| Data |
•••
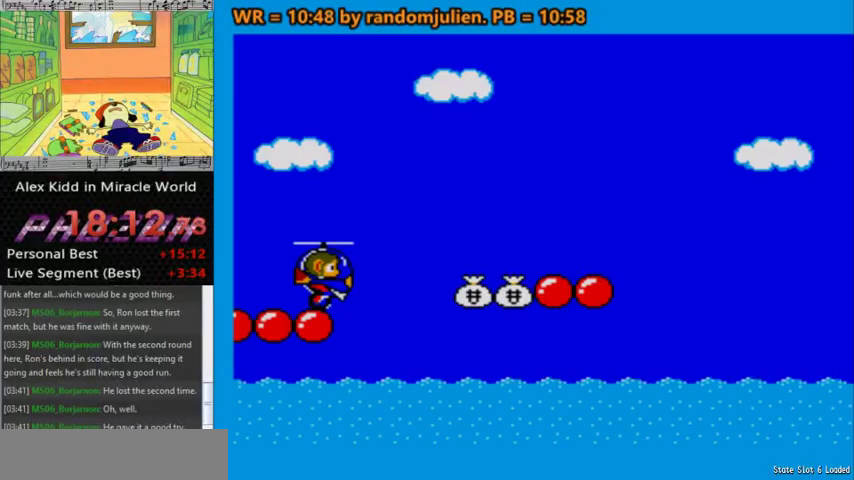
{"keys": ["right"], "events": [[400, "right", "down"]]}
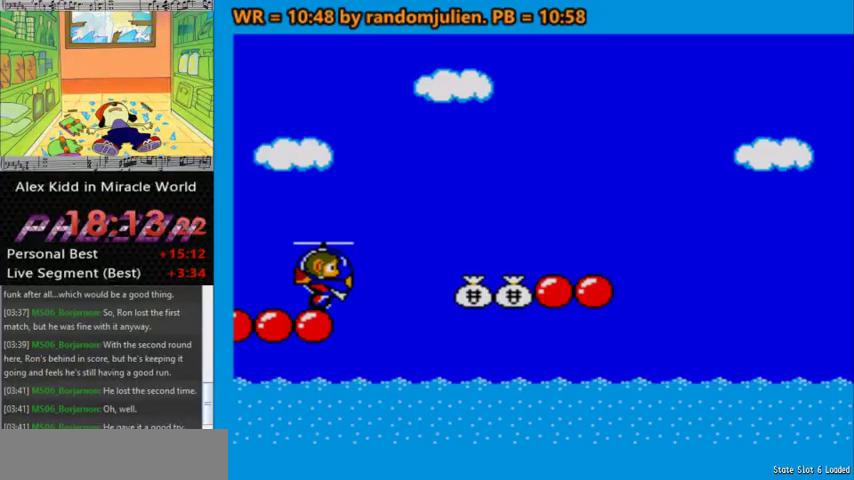
{"keys": ["a"], "events": [[133, "right", "up"], [467, "a", "down"]]}
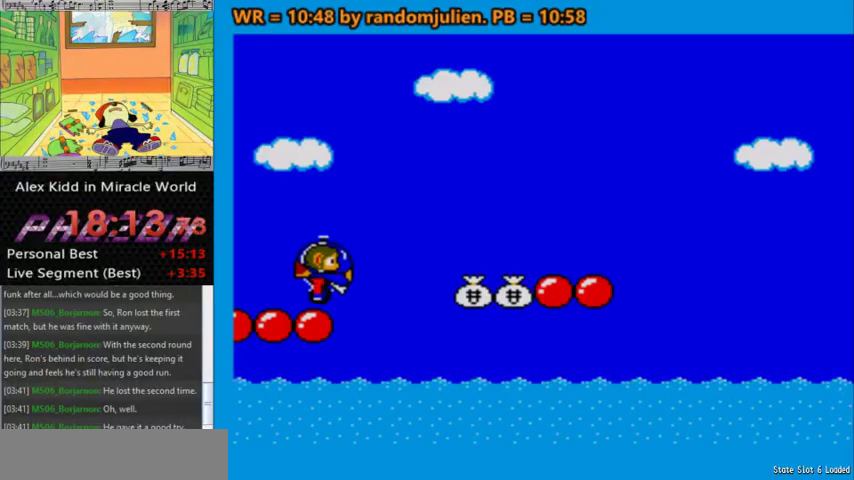
{"keys": ["left"], "events": [[33, "a", "up"], [100, "right", "down"], [433, "right", "up"], [500, "left", "down"]]}
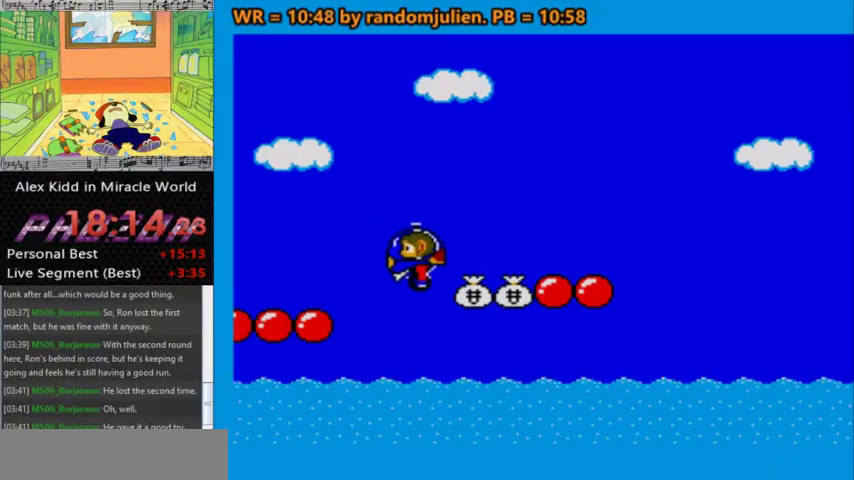
{"keys": ["right"], "events": [[167, "left", "up"], [167, "right", "down"]]}
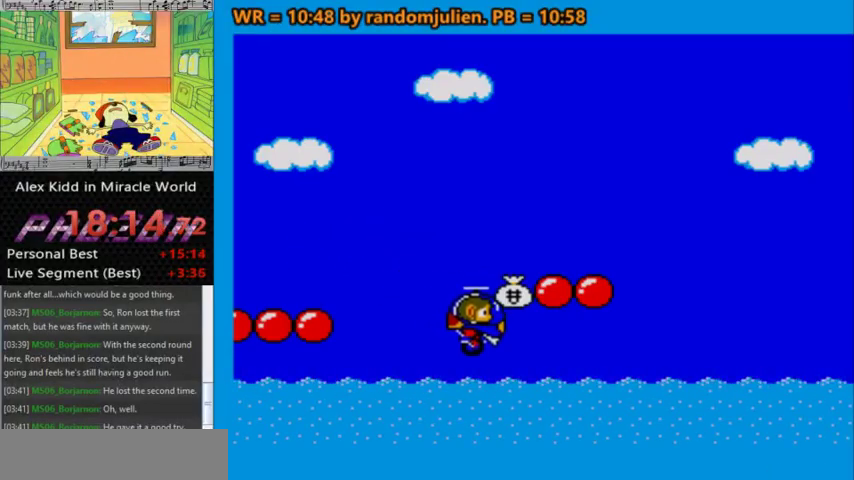
{"keys": ["a", "right"], "events": [[267, "a", "down"], [367, "a", "up"], [433, "a", "down"]]}
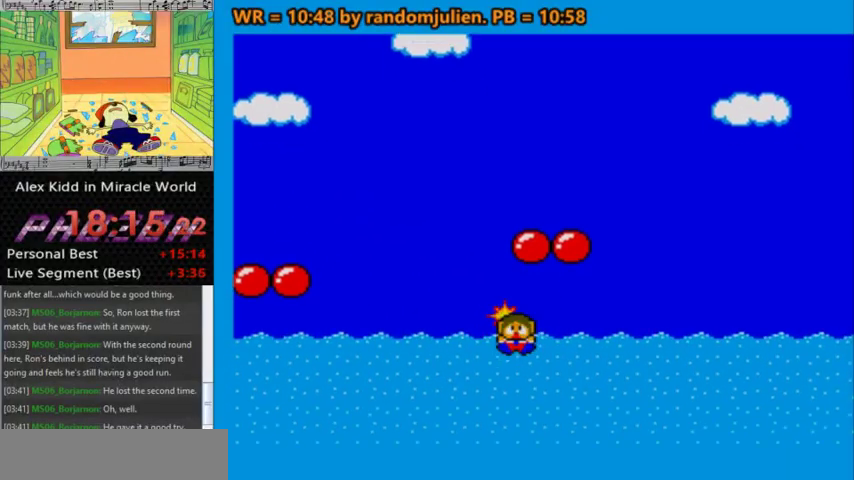
{"keys": [], "events": [[100, "a", "up"], [333, "right", "up"]]}
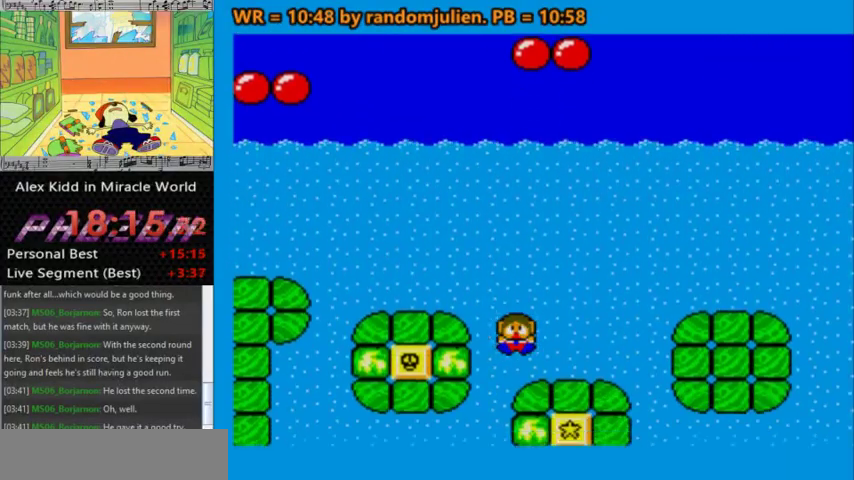
{"keys": [], "events": []}
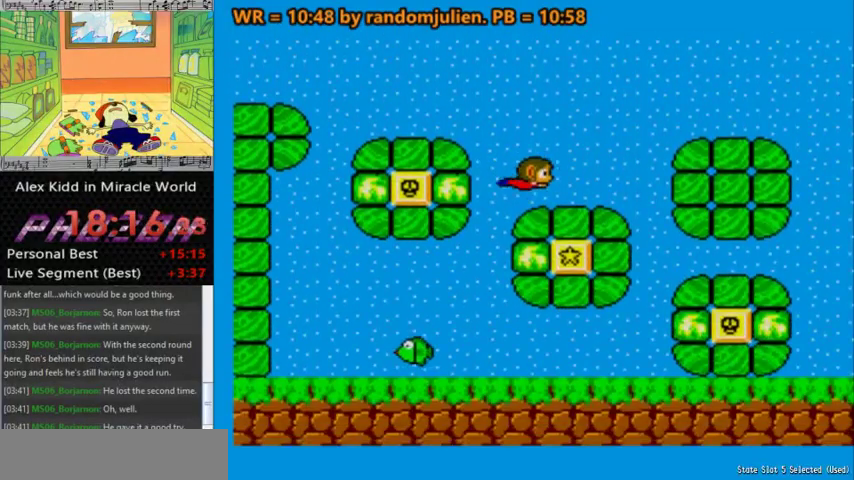
{"keys": [], "events": []}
•••
| Aim of the exercise |
Extract each line holding the word "left" from the records.

| Exercise result |
{"keys": ["left"], "events": [[33, "a", "up"], [100, "right", "down"], [433, "right", "up"], [500, "left", "down"]]}
{"keys": ["right"], "events": [[167, "left", "up"], [167, "right", "down"]]}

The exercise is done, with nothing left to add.